Das ist interessant, denn ich verstehe Cage tatsächlich völlig anders. Für mich geht es bei Cage tatsächlich um Klänge ohne emotionale Verbindung und ohne Körperlichkeit (siehe dazu auch den Clip zwei drüber, wo er über den Verkehr spricht), die Klänge sozusagen einfach passieren lassen. Unbestimmtheit und Zufall waren bei ihm ja auch entscheidende Kompositionsmittel (noch nicht bei 'Sonatas and Interludes'). Er scheint mir tatsächlich als ein Komponist, der quasi überhaupt keinen Gestaltungswillen an den Tag legt. Eine Geisteshaltung, die ja auch in Einklang mit seinem Hang zum Zen-Buddhismus steht.
In dem Sinne finde ich ihn (für mich persönlich) auch als über-Musik-Denker spannender, denn als Komponist. Mehr als viele seiner Stücke schätze ich an ihm, dass er quasi für die Musik, nach einer historisch-linearen Entwicklung zu immer mehr Komplexität, einen neuen Nullpunkt setzt, von dem wieder neu aufgebaut werden kann, die es ermöglicht den traditionellen Ballast abzuwerfen, sag ich mal jetzt etwas vereinfacht. In dem Sinne ist Cage dann auch für mich der größte Revolutionär der Musik im 20. Jahrhundert und dabei auch noch ein ganz friedliebender.

Hey, haben wir hier jetzt am Ende tatsächlich eine inhaltlichgeprägt kontroverse Diskussion?! [* Blut leck *]

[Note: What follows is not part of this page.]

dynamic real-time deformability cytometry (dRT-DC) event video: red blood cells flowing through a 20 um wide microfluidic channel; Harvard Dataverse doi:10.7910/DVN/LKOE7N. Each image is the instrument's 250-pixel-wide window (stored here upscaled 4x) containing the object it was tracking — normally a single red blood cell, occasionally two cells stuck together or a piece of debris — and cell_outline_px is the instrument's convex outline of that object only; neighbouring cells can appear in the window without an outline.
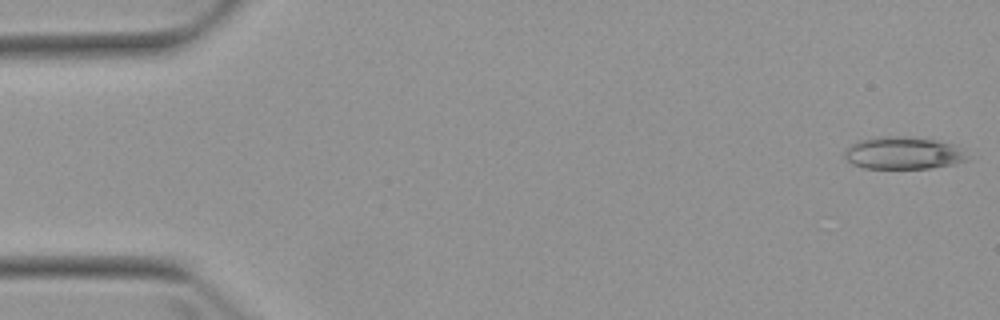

Interessant finde ich in dem Zusammenhang auch die Entwicklung von Morton Feldman, der ja auch in den späten 50ern und 60ern mit Cage an einem Strang gezogen hat und ebenso mit "Unbestimmheit" in seinen Kompositionen arbeitete. In den 70ern allerdings formuliert er seine Stücke wieder detailiert aus. Er nimmt quasi die klanglichen Erfahrungen, die er in seiner "offenen" Phase gesammelt hat, entwickelt daraus dann aber wieder eine sehr persönliche und bestimmte Musik, wie Zufall und Offenheit sie nicht schreiben könnten.
 
Und sonst, all ihr BesucherInnen dieses Threads, habt Ihr heute schon über Euer Cage-Verständnis nachgedacht? It's time to weight in on the Cage controvercy!